From that April day in 2003, we have had the most wonderful life together, but that first year or so was a high. Because back then Hazel was well and fit. More importantly, she was independent. That was important to me. I didn’t want a relationship where we were tied at the hip nor anything resembling what I thought of as a ‘standard’ relationship. We were ten years apart in age, had different tastes in many things yet had a highly similar in outlook in life. Liberal, open-minded, and favouring the unconventional, everything was rosy…and the sex was pretty awesome too. The drunk and dyke were doing OK.

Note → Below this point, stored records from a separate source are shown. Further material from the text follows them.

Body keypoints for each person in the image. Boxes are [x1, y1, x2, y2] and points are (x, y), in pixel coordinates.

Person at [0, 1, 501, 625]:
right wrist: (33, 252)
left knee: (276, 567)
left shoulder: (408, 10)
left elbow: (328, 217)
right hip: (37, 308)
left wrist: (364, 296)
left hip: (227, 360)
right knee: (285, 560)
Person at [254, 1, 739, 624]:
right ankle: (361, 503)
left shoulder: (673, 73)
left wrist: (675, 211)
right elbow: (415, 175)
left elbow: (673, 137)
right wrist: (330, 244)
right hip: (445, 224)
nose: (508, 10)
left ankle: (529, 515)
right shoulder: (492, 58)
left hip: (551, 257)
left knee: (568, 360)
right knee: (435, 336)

Then Hazel got bronchitis. It never went away. Well, the bronchitis did but she was left exhausted. Something was up. She had changed jobs and worked mostly from home but eventually even that had to go. She needed to rest lots. Even brushing her teeth took it out of her. Thankfully I had health insurance through work and we were able to get her to see various specialists in reasonably quick succession. The only way we could deal with this mysterious illness was to get other serious problems eliminated. With my insurance we could be passed from one consultant to the next without too much delay. Even so it took a year before we arrived at the National M.E. Centre in Romford and got a diagnosis.

I won’t take up paragraphs here writing about how Hazel and my existence has been affected since. Most of you know us; you know how it affects everything we do (or don’t do). What I want to do is make clear how quickly one person’s life can change so quickly and so enormously. Of course, I write this against a backdrop of Covid 19 so there are others out there who have felt the cold hand of a virus on their backs and if your life has been affected by this then I wish you well.

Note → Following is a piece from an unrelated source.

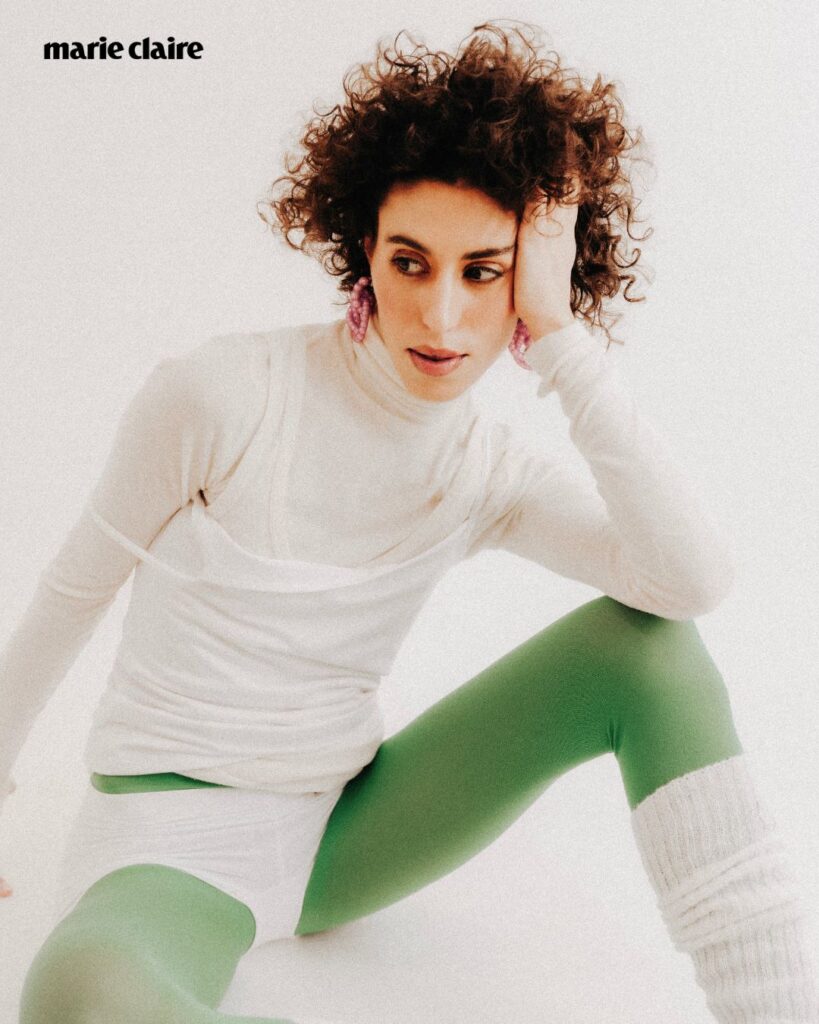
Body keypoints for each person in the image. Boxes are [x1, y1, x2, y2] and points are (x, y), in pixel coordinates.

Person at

We have probably been less affected than many. We don’t have a busy social life so haven’t had to cancel many engagements. A holiday postponed sure but otherwise mostly health and medical trips cancelled or postponed.
And when this is all over, and the pubs and parks are full again, we will be going back to our settled, slightly self-isolating, carefully regimented lives. And we will still count our blessings because we know there are others with M.E. who are totally bedbound, shuttered behind drawn curtains, and wasting away because of this ghastly bloody illness that still has no cure. So when Covid 19 is a fading memory, please don’t forget about us.